** Your objective **
Look through the listing below and report the lines that have the word "back" in them.

** Material provided **

+++++

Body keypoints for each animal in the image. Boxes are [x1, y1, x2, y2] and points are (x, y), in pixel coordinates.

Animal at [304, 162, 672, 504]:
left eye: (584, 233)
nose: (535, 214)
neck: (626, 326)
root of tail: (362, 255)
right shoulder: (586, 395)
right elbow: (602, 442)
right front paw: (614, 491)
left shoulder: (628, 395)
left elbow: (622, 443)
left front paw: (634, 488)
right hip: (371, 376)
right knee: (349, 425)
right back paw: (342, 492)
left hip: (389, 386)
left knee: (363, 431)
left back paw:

+++++

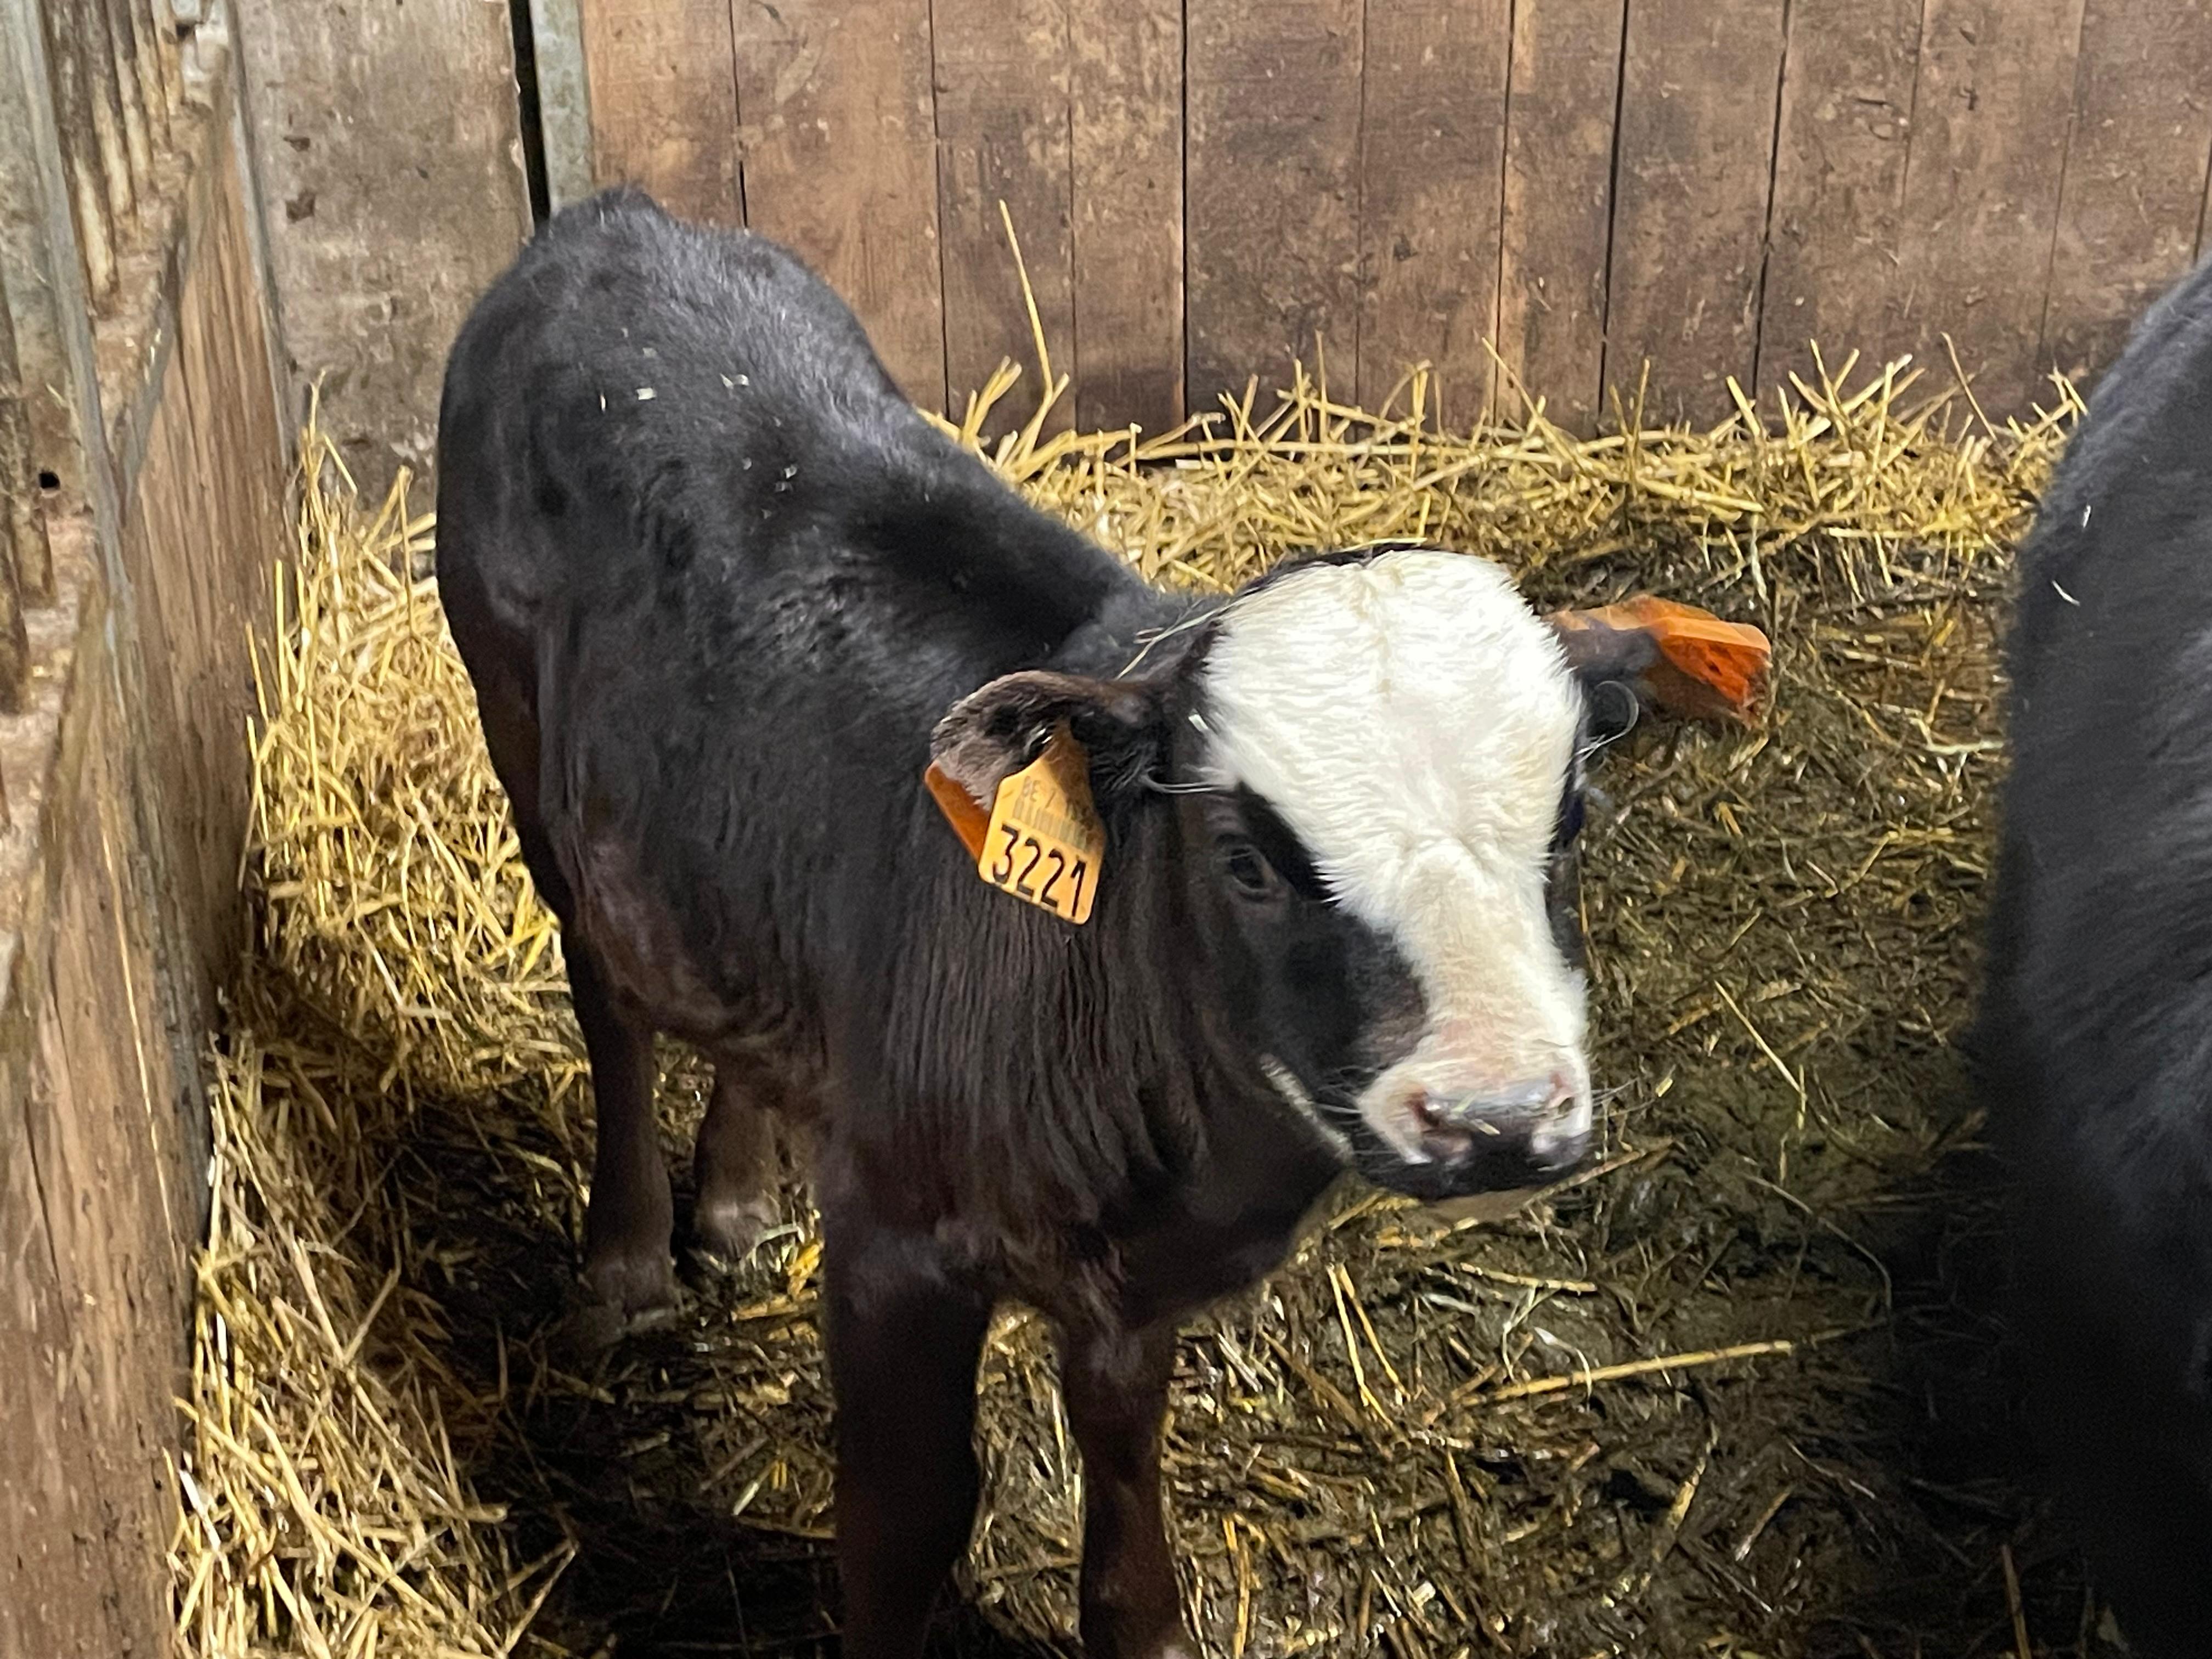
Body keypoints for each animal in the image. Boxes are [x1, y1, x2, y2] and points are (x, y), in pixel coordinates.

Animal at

+++++

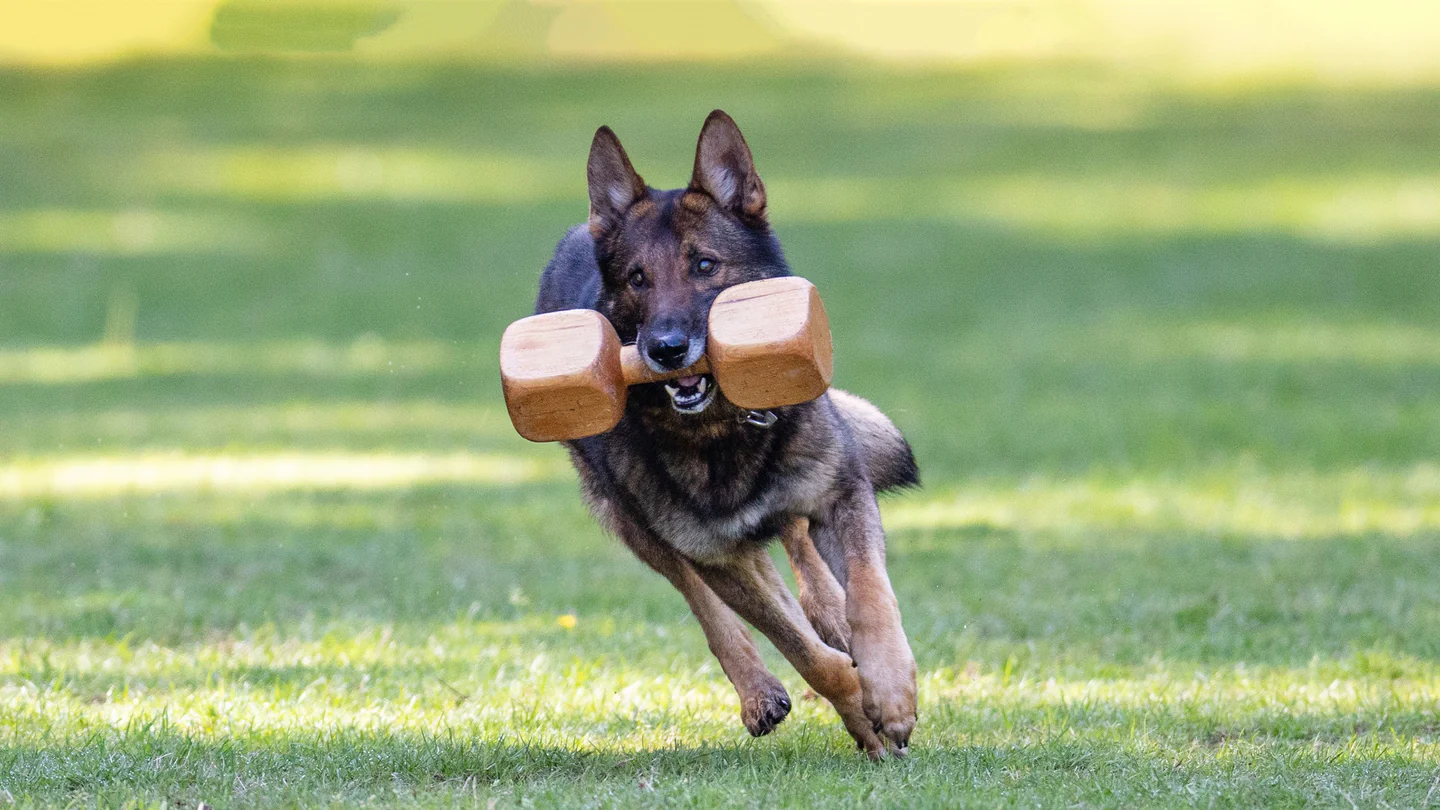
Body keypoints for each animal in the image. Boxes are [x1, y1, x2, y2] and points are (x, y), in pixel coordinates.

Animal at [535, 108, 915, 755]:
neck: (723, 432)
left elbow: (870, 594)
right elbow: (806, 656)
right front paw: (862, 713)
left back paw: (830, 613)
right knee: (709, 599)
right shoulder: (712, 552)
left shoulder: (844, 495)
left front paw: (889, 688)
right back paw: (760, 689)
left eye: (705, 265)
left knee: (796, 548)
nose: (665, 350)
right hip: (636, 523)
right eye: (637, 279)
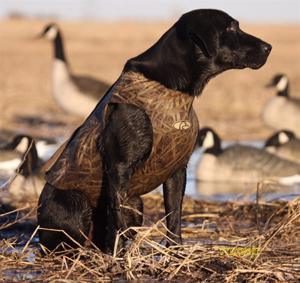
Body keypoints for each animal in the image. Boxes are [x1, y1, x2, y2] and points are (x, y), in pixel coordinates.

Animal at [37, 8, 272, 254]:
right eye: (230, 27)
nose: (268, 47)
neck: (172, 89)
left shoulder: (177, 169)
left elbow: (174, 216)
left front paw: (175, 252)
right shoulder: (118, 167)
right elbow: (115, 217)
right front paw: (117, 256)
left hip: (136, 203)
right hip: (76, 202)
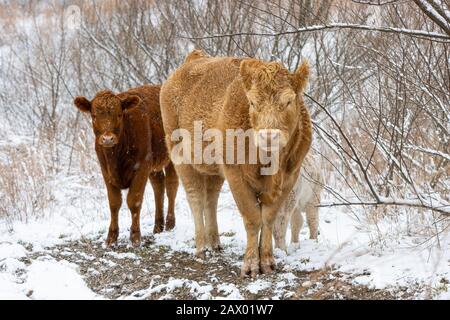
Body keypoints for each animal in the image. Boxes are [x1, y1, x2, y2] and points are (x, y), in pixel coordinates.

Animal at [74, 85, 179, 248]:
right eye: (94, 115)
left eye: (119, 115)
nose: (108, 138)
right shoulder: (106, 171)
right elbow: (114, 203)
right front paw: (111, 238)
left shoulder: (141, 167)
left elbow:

+++++

** Solution for this problem **
right back paw: (342, 492)
left back paw:
left back paw: (830, 613)
right back paw: (760, 689)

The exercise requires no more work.